В сущности, требовалось ведь совсем немного: чтобы она позволила себя любить.
Но это оказалось невозможно, и, значит, все кончено. Саша оставил попытки увидеться с Людой. Дня два изводило его дурацкое, пакостное желание позвонить Трескину и сказать: забирай, она твоя! Уступаю! Счастливого пути на Канары! Подлости этой он не сделал только потому, что понимал: подлость. В любом случае это было бы надрывом, истерическим выкриком, а всякую истерию Саша сильно не уважал. Но побуждение позвонить было.
Другое побуждение, гораздо более действенное, заключалось в том, чтобы поскорее покинуть город, и он, конечно, уехал бы — была бы хоть малейшая возможность, — по рукам и ногам держала подписка о невыезде.
В начале августа следователь вызвал его на допрос, короткий и пустой, ничего интересного Саша не сказал, да и следователь не стремился, как будто, выходить за пределы очерченного уже круга. Однако мера пресечения осталась прежней, нужно было чего-то ждать и томиться.
Недели через полторы, кажется, Саша получил новую повестку и теперь уж проникся убеждением, что это будет последний визит в милицию: либо отпустят вчистую, либо посадят. Что посадят, не очень верилось. Он рассчитывал уехать в Москву сразу, как отпустят, уехать, чтобы не возвращаться до зимы или даже до следующего лета.
Вызвали его на восемнадцать часов. Саша пришел раньше, но входить в здание райотдела не стал, а слонялся вокруг, выжидая точного времени, и как это с ним бывало в подобных случаях, опоздал — на полторы минуты.

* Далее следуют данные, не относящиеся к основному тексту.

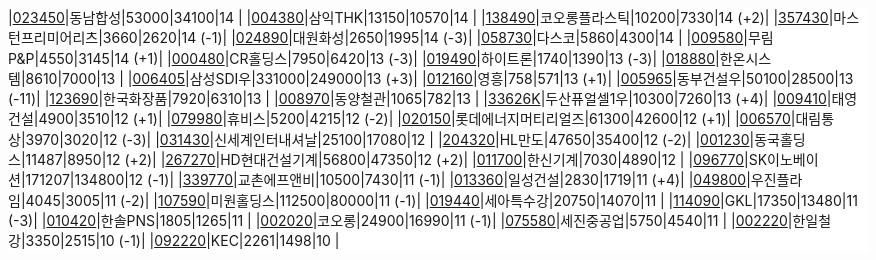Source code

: |[023450](https://finance.daum.net/quotes/A023450)|동남합성|53000|34100|14 |
|[004380](https://finance.daum.net/quotes/A004380)|삼익THK|13150|10570|14 |
|[138490](https://finance.daum.net/quotes/A138490)|코오롱플라스틱|10200|7330|14 (+2)|
|[357430](https://finance.daum.net/quotes/A357430)|마스턴프리미어리츠|3660|2620|14 (-1)|
|[024890](https://finance.daum.net/quotes/A024890)|대원화성|2650|1995|14 (-3)|
|[058730](https://finance.daum.net/quotes/A058730)|다스코|5860|4300|14 |
|[009580](https://finance.daum.net/quotes/A009580)|무림P&P|4550|3145|14 (+1)|
|[000480](https://finance.daum.net/quotes/A000480)|CR홀딩스|7950|6420|13 (-3)|
|[019490](https://finance.daum.net/quotes/A019490)|하이트론|1740|1390|13 (-3)|
|[018880](https://finance.daum.net/quotes/A018880)|한온시스템|8610|7000|13 |
|[006405](https://finance.daum.net/quotes/A006405)|삼성SDI우|331000|249000|13 (+3)|
|[012160](https://finance.daum.net/quotes/A012160)|영흥|758|571|13 (+1)|
|[005965](https://finance.daum.net/quotes/A005965)|동부건설우|50100|28500|13 (-11)|
|[123690](https://finance.daum.net/quotes/A123690)|한국화장품|7920|6310|13 |
|[008970](https://finance.daum.net/quotes/A008970)|동양철관|1065|782|13 |
|[33626K](https://finance.daum.net/quotes/A33626K)|두산퓨얼셀1우|10300|7260|13 (+4)|
|[009410](https://finance.daum.net/quotes/A009410)|태영건설|4900|3510|12 (+1)|
|[079980](https://finance.daum.net/quotes/A079980)|휴비스|5200|4215|12 (-2)|
|[020150](https://finance.daum.net/quotes/A020150)|롯데에너지머티리얼즈|61300|42600|12 (+1)|
|[006570](https://finance.daum.net/quotes/A006570)|대림통상|3970|3020|12 (-3)|
|[031430](https://finance.daum.net/quotes/A031430)|신세계인터내셔날|25100|17080|12 |
|[204320](https://finance.daum.net/quotes/A204320)|HL만도|47650|35400|12 (-2)|
|[001230](https://finance.daum.net/quotes/A001230)|동국홀딩스|11487|8950|12 (+2)|
|[267270](https://finance.daum.net/quotes/A267270)|HD현대건설기계|56800|47350|12 (+2)|
|[011700](https://finance.daum.net/quotes/A011700)|한신기계|7030|4890|12 |
|[096770](https://finance.daum.net/quotes/A096770)|SK이노베이션|171207|134800|12 (-1)|
|[339770](https://finance.daum.net/quotes/A339770)|교촌에프앤비|10500|7430|11 (-1)|
|[013360](https://finance.daum.net/quotes/A013360)|일성건설|2830|1719|11 (+4)|
|[049800](https://finance.daum.net/quotes/A049800)|우진플라임|4045|3005|11 (-2)|
|[107590](https://finance.daum.net/quotes/A107590)|미원홀딩스|112500|80000|11 (-1)|
|[019440](https://finance.daum.net/quotes/A019440)|세아특수강|20750|14070|11 |
|[114090](https://finance.daum.net/quotes/A114090)|GKL|17350|13480|11 (-3)|
|[010420](https://finance.daum.net/quotes/A010420)|한솔PNS|1805|1265|11 |
|[002020](https://finance.daum.net/quotes/A002020)|코오롱|24900|16990|11 (-1)|
|[075580](https://finance.daum.net/quotes/A075580)|세진중공업|5750|4540|11 |
|[002220](https://finance.daum.net/quotes/A002220)|한일철강|3350|2515|10 (-1)|
|[092220](https://finance.daum.net/quotes/A092220)|KEC|2261|1498|10 |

Вызывая своей неуместной прытью в коридорах милиции подозрения, он взбежал на третий этаж, вывернул с лестницы, цапнув на резком повороте перила…
У дверей кабинета сидела на скамейке Люда и на него глядела.
Последнее — что глядела — было, наверное, и не самое удивительное, если вспомнить, с какой необычной и шумной резвостью вознесся он на этаж. Но она продолжала смотреть на него и после того, как вознесся и встал как вкопанный.
Он сообразил, что она недовольна недоразумением, и полез в карман за повесткой проверить назначенное время.
— У меня на восемнадцать, — сказал он между резкими вздохами, — меня вызывали. Вот повестка.
Она взяла листок и посмотрела, как это делают в театре, когда возникает путаница с билетами и местами. Потом открыла сумочку и достала свою повестку — такую же.
— И у меня на восемнадцать. — В голосе не было враждебности. — Я уже заходила, следователь занят, сказал подождать.
Она как будто не видела ничего необычайного в том, что запросто разговаривает с Сашей.
— Тут что-то не так, — извиняющимся тоном заметил Саша.
— Что-то да… не то, — глубокомысленно подтвердила она.
— Я могу пока погулять… чтобы не докучать вам, — сказал Саша.
Мгновенно она вспыхнула, и добродушие слетело:
— Мне все равно.
Кажется, Саша дернулся в побуждении уйти тотчас же. А она вдруг переменила тон и миролюбиво заметила:
— И потом, следователь может вызвать вас первым.
— Я вам уступаю.
— Мне все равно, — повторила она и отвернулась.
Саша осмотрелся: скамейка была тут только одна. В других проходах, которые квадратным поясом замыкали в себе открытый колодец широкой лестницы, тоже были скамейки, но здесь — одна. Короткая и разделенная подлокотниками на три сиденья. Люда занимала крайнее с того конца. Саша опустился на крайнее с этого.
Некоторое время он ничего не видел, потому что покоситься на Люду не смел, а то, что попадалось ему на глаза, совершенно его не занимало. Потребовалось особое усилие, чтобы повернуть голову в сторону Люды.
Слегка ссутулившись, она смотрела в пустоту — туда же, куда только что глядел Саша. Пальцы сплела, запястья расслабленно покоились на бедрах; руки ее были обнажены до плеч. Саша узнал темно-зеленую маечку, которая запомнилась ему по прежней встрече. Какое-то время он разглядывал исподтишка юбку: свободный крой из черной с золотыми горохами ткани. Тончайший, почти кисейный шелк раскинулся по сиденью и облегал колени; когда Люда шевельнулась, ткань заскользила… Стриженные волосы обнажали шею. Тонкая, трогательная шея, чистая плавная линия от спины к затылку волновали его. Чувство это, почти не связанное с общим Сашиным состоянием, существовало само по себе, не исчезая. Он был зажат, скован и должен был сдерживать возбуждение — все вместе, и в этой сумятице ощущений странную, захватывающую испытывал он к девушке жалость… Была это, скорее всего, нежность. Как далекий, безумно далекий, чуть слышно нарастающий звук, пробуждалась в нем нежность.